Instructions to follow: Every line of the data below that holds the string "lines" needs to be reported.

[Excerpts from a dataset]
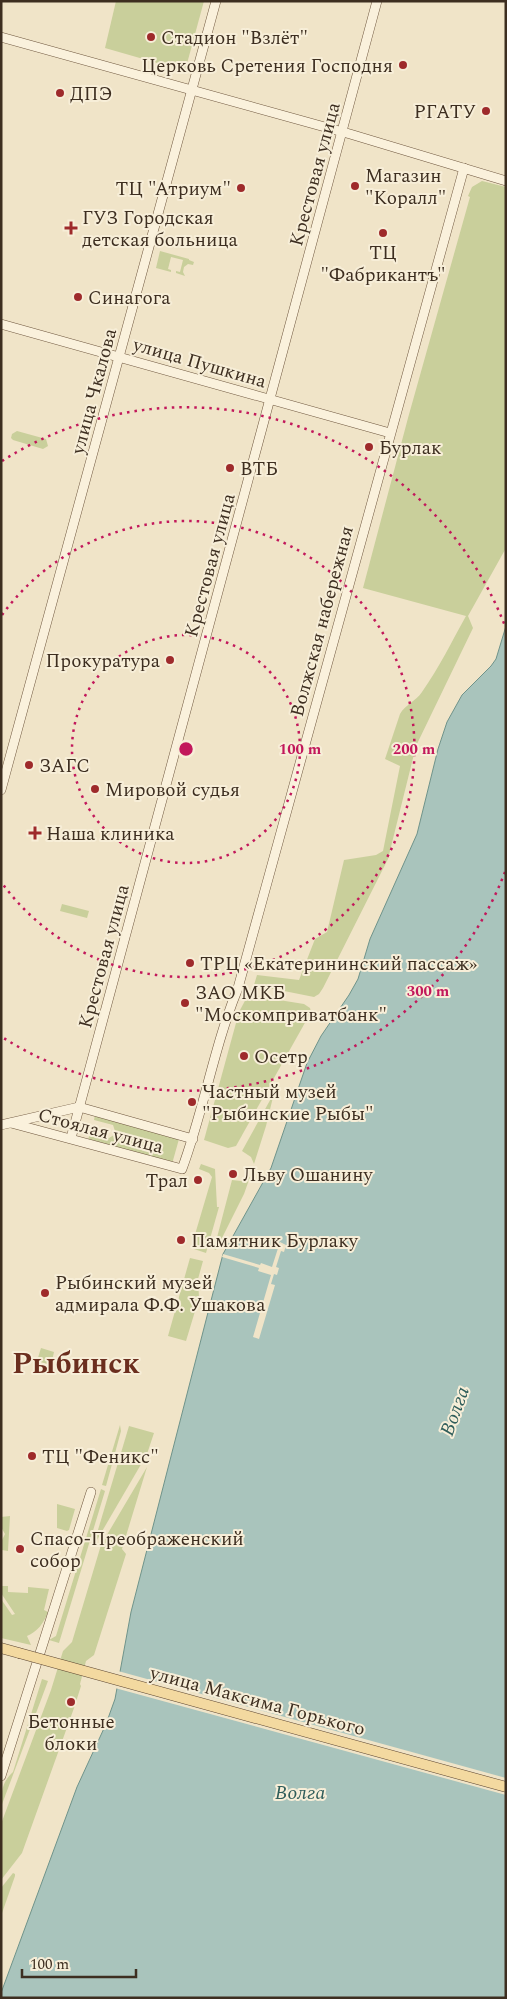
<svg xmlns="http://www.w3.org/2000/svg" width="507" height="1999" viewBox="0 0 507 1999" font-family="Spectral,serif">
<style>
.green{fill:#c9cf9b}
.water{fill:#a9c4bc;stroke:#6f938a}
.pier{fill:#f0e4c8}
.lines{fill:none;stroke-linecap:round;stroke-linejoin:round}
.secondary-casing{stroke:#6f573f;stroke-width:10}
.primary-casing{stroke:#5b4430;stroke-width:11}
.secondary{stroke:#faf1dc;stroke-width:9}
.primary{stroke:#f3d9a0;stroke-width:10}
.primary-bridge-casing{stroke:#5b4430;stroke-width:11;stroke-linecap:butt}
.primary-bridge{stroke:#f3d9a0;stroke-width:10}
.ring{fill:none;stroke:#c2185b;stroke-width:2.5;stroke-dasharray:2.5 5}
.poi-dot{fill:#9e2a2b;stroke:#f7eed8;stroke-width:2}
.labels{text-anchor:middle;stroke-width:4;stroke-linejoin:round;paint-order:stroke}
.poi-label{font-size:19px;fill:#3d2e20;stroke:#f7eed8;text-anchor:start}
.street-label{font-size:19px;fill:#3d2e20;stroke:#f7eed8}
.water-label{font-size:20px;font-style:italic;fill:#2f5d5a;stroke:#f7eed8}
.town-label{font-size:29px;font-weight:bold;fill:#6b2e1e;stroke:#f7eed8}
.centre{fill:#c2185b;stroke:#f7eed8;stroke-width:2.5}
.ring-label{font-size:15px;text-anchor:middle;font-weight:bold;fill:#c2185b;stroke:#f7eed8;stroke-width:4;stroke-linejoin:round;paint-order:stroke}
</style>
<rect width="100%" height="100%" fill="#f0e4c8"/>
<!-- green -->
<g class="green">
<polygon points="116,1 204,1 185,71 105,48"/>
<path d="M482,181L506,187V548L468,616L473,628L416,746L388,859L323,988L319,994L314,997L254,985L257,975L299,980L315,939L327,932L344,860L376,855L383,851L400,766L385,759L400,714C405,705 416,701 422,692C439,668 452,641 466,616L363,588L408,418L470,197L468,196L472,187Z"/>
<polygon points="160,251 189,259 189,260 194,262 193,265 188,264 184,267 183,272 185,276 176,273 176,271 180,272 183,260 171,257 168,269 171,270 171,272 156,268"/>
<polygon points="17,431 46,439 48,446 43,449 13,440 11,438 12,434"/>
<polygon points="62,904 89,911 87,918 60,911"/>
<polygon points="248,995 304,1004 310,1008 311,1012 236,1146 228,1148 204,1140 239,1012"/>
<polygon points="274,1093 266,1126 254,1164 251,1157 242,1151"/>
<polygon points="95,1115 179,1139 172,1164 88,1140 90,1133 109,1138 114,1135 115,1131 113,1125 94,1120"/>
<polygon points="201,1164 215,1169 217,1207 219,1207 206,1253 191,1248 212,1177 209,1173 199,1169"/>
<polygon points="250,1177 244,1194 216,1250 214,1249 232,1180 241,1181"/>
<polygon points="190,1258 203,1261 198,1279 199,1298 186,1341 168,1336"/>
<polygon points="41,1348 54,1352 51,1365 37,1361"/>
<polygon points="120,1425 121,1431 106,1486 102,1485"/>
<polygon points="129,1426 154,1433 147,1454 97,1540 95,1540"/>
<polygon points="147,1467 122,1549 126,1554 94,1655 86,1661 80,1684 81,1686 74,1708 22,1853 1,1880 1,1824 51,1690 63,1651 72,1642 101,1545"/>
<polygon points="101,1489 105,1491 59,1643 49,1640 56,1636"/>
<polygon points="57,1504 75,1509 69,1530 67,1531 57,1528"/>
<polygon points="10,1516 8,1551 2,1550 1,1555 1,1542 5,1534 1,1527 1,1517"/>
<path d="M1,1586H8V1592L28,1593V1587L49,1589L44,1610L48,1612C44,1623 37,1632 27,1636L31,1645L1,1638V1599L12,1615L15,1614L1,1593Z"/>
<path d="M42,1679L48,1681L1,1807C1,1792 2,1782 13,1772Z"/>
<polygon points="13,1873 15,1874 15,1876 1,1916 1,1888"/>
</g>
<!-- water -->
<polygon class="water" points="506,626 506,1998 1,1998 1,1993 77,1787 106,1724 115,1699 131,1612 223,1254 271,1168 307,1063 321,1036 349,995 358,979 370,939 417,834 438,749 447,722 462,695 491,666 496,659"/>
<!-- pier -->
<g class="pier">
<polygon points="280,1242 286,1245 284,1252 281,1251 276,1267 279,1268 277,1275 274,1274 271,1284 275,1285 259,1339 253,1337 271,1275 258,1271 259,1268 222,1257 223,1254 260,1265 261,1263 272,1267"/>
<polygon points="118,1671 506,1778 506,1795 115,1688"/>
</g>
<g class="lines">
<defs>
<g id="secondary">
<polyline points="1,37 350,134 506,181"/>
<polyline points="1,324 390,433"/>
<polyline points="1,790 216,1"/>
<path d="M11,1123L182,1169C204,1110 214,1046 238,988L464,168"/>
<polyline points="1,1125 79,1107 193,1139"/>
<polyline points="71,1138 377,1"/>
<polyline points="1,1776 91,1492"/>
</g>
<polyline id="primary" points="1,1648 19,1653"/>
</defs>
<!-- secondary casing -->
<use href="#secondary" class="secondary-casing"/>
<!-- primary casing -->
<use href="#primary" class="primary-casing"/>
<!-- secondary -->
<use href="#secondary" class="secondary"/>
<!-- primary -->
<use href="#primary" class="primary"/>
<defs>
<polyline id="primary-bridge" points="19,1653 506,1787"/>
</defs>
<!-- primary-bridge casing -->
<use href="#primary-bridge" class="primary-bridge-casing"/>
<!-- primary-bridge -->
<use href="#primary-bridge" class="primary-bridge"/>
</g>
<!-- distance rings -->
<g class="ring">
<circle cx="186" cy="749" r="114"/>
<path d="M2 615A228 228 0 1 1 2 883"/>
<path d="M505 872A342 342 0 0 1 2 1037M2 461A342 342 0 0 1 505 626"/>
</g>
<!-- markers -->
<g class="poi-dot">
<circle cx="151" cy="37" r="5"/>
<circle cx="403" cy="65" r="5"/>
<circle cx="60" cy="93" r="5"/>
<circle cx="486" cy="111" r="5"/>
<circle cx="355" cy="186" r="5"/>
<circle cx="241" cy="188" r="5"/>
<path d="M68.5 220.5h5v5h5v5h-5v5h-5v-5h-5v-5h5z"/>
<circle cx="383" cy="233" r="5"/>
<circle cx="78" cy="297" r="5"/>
<circle cx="369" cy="447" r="5"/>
<circle cx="230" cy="468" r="5"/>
<circle cx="170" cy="660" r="5"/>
<circle cx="29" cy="765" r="5"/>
<circle cx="95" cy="789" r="5"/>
<path d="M32.5 825.5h5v5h5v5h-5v5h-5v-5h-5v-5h5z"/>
<circle cx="190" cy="963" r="5"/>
<circle cx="185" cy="1003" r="5"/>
<circle cx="244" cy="1056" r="5"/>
<circle cx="192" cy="1102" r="5"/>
<circle cx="233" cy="1174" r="5"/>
<circle cx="198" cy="1180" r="5"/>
<circle cx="181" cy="1240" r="5"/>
<circle cx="45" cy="1293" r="5"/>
<circle cx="32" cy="1456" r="5"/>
<circle cx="20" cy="1549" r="5"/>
<circle cx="71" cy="1702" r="5"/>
</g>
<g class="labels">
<!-- poi labels -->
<g class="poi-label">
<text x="161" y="44">Стадион "Взлёт"</text>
<text x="393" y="72" text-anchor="end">Церковь Сретения Господня</text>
<text x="70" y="100">ДПЭ</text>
<text x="476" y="118" text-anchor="end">РГАТУ</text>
<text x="365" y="182">Магазин<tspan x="365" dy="22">"Коралл"</tspan></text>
<text x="231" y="195" text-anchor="end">ТЦ "Атриум"</text>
<text x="82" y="224">ГУЗ Городская<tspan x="82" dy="22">детская больница</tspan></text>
<text x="383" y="259" text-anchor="middle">ТЦ<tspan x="383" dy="22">"Фабрикантъ"</tspan></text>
<text x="88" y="304">Синагога</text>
<text x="379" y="454">Бурлак</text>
<text x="240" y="475">ВТБ</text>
<text x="160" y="667" text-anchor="end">Прокуратура</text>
<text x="39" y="772">ЗАГС</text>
<text x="105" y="796">Мировой судья</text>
<text x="46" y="840">Наша клиника</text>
<text x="200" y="970">ТРЦ «Екатерининский пассаж»</text>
<text x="195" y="999">ЗАО МКБ<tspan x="195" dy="22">"Москомприватбанк"</tspan></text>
<text x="254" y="1063">Осетр</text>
<text x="202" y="1098">Частный музей<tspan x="202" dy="22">"Рыбинские Рыбы"</tspan></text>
<text x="243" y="1181">Льву Ошанину</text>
<text x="188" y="1187" text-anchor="end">Трал</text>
<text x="191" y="1247">Памятник Бурлаку</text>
<text x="55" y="1289">Рыбинский музей<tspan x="55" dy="22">адмирала Ф.Ф. Ушакова</tspan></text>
<text x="42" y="1463">ТЦ "Феникс"</text>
<text x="30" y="1545">Спасо-Преображенский<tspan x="30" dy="22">собор</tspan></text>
<text x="71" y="1728" text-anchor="middle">Бетонные<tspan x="71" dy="22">блоки</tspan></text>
</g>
<!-- street labels -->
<g class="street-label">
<text transform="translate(314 174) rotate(-75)" y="7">Крестовая улица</text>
<text transform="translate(200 362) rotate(16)" y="7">улица Пушкина</text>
<text transform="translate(93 391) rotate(-75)" y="7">улица Чкалова</text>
<text transform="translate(209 565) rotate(-75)" y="7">Крестовая улица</text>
<text transform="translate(321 621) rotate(-75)" y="7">Волжская набережная</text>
<text transform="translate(103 956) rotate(-75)" y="7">Крестовая улица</text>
<text transform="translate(101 1130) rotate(15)" y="7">Стоялая улица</text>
<text transform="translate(258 1700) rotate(15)" y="7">улица Максима Горького</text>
</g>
<!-- water labels -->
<g class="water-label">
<text transform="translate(454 1411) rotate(-70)" y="7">Волга</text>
<text x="300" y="1799">Волга</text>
</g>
<!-- town labels -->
<g class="town-label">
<text x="76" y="1373">Рыбинск</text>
</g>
</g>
<circle cx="186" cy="749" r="8" class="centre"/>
<g class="ring-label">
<text x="300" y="754">100 m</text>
<text x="414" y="754">200 m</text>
<text x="428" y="996">300 m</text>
</g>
<!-- border -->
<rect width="507" height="1999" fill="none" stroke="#3d2e20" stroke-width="5"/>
<!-- scale -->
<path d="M22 1969v8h114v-8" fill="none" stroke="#3d2e20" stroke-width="2.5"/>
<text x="30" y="1969" font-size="15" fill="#3d2e20" stroke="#f7eed8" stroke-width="4" paint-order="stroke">100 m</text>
</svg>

Solution for this task:
.lines{fill:none;stroke-linecap:round;stroke-linejoin:round}
<g class="lines">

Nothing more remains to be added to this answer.